My name is Olivia Castiglia, and I am a rising sophomore at Bryn Mawr College where I am studying English and economics.
This summer, I am looking forward to learning about the inner workings of a nonprofit. Nonprofits like Girls Education Collaborative provide the unique opportunity to both make a difference and see the impact directly. In the past, I have been on the volunteer side, so I’m excited to transition into the role of an intern. Sometimes when I think of GEC, I only think of the school in Kitenga, but through working as an intern this summer, I am already seeing the various other aspects necessary for GEC to remain operational. Not every research or administrative task may seem particularly glamorous or impactful, but I am learning that they are just as vital for the success of GEC as the school.
Since I started attending college in a pandemic and navigated attending courses online, I learned the importance of a different aspect of GEC—education.

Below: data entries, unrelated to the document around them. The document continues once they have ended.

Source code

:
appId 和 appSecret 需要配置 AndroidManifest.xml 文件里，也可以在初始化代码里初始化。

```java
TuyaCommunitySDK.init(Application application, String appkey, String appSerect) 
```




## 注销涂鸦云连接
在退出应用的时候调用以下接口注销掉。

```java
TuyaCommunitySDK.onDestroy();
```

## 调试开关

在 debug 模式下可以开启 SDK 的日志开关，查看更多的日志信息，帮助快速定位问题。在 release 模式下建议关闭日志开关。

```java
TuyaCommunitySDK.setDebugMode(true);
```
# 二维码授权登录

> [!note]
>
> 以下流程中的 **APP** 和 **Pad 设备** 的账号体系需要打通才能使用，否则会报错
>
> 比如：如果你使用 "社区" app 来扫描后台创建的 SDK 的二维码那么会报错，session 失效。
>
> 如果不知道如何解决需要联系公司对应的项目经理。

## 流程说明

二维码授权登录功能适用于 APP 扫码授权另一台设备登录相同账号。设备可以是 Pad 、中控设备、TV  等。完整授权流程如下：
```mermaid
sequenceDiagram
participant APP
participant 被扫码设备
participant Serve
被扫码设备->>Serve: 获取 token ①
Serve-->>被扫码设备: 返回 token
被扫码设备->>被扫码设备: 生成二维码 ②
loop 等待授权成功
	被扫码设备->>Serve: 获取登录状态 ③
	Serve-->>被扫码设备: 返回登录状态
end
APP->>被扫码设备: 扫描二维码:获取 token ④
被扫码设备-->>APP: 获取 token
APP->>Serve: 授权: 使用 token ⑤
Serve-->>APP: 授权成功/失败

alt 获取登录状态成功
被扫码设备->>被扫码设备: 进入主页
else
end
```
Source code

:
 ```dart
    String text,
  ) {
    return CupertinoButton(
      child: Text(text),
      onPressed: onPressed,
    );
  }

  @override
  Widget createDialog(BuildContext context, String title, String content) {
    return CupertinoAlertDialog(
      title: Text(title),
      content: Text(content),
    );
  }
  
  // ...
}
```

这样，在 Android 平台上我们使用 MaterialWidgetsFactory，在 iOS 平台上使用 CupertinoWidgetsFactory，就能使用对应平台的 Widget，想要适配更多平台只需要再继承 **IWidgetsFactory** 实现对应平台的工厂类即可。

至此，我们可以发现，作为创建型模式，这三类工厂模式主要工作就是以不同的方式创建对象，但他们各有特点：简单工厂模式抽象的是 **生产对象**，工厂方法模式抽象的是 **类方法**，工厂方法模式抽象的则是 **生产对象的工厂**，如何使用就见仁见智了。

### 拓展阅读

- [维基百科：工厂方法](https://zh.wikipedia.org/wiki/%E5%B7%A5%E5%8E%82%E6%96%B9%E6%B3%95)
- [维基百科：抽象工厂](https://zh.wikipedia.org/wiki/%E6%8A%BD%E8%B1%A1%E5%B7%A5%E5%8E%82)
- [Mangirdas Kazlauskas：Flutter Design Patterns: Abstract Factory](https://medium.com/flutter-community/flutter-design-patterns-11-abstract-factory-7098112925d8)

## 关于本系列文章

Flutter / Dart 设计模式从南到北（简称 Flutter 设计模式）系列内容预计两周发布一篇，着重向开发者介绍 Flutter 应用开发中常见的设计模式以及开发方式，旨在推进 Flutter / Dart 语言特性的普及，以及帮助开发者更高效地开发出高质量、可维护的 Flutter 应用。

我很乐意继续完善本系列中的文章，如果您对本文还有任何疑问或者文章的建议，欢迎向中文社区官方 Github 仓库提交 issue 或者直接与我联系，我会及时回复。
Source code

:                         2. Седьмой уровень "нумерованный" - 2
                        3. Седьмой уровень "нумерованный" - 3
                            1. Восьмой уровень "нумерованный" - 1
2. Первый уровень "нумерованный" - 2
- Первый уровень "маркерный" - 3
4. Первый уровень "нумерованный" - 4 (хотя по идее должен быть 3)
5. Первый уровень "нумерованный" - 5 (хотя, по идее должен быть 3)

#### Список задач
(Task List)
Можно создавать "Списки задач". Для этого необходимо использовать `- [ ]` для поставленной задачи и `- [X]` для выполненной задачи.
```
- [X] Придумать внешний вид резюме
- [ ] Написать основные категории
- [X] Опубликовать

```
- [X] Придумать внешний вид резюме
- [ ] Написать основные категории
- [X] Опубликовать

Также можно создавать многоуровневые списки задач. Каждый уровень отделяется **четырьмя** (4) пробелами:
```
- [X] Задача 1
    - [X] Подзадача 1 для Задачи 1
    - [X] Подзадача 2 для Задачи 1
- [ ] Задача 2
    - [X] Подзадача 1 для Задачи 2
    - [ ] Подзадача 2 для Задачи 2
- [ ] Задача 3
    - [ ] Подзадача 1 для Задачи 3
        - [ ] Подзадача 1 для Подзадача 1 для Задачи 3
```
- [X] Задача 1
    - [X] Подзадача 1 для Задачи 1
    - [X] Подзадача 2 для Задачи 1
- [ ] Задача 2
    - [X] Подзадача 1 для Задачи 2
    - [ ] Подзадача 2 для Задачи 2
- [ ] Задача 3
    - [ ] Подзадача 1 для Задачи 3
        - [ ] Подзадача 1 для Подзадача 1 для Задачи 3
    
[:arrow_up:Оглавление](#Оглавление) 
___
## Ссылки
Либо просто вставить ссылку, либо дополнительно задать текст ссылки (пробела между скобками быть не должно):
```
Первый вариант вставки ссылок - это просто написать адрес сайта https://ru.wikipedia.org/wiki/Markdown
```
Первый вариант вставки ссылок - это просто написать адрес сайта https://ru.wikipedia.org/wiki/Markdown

The transition from in-person to remote learning was difficult for me, and I was aware of how much I used to take my education for granted, as I could no longer raise my hand in class or hang out with my friends.
For me, the pandemic underscored the significance of GEC’s impact on the girls attending the school in Kitenga—providing a dedicated space for girls to not only learn but also create a community.
I have been involved with GEC in small ways since I was twelve years old, and I’m excited to finally play a larger role. GEC’s vision of “a gender-equal world where all girls are in school and no longer barred from a fulfilling and life-equipping education simply because they are a girl” has helped shape my view of the world. Before I knew of GEC, I was not aware of the educational disparities between men and women worldwide. Since then, I have been committed to educating myself and others on the topic of gender equality by joining feminist organizations in both high school and college. Organizations like GEC inspire me daily. Worldwide gender equality can often feel impossible but knowing that there are people working hard to change that makes me hopeful for the future.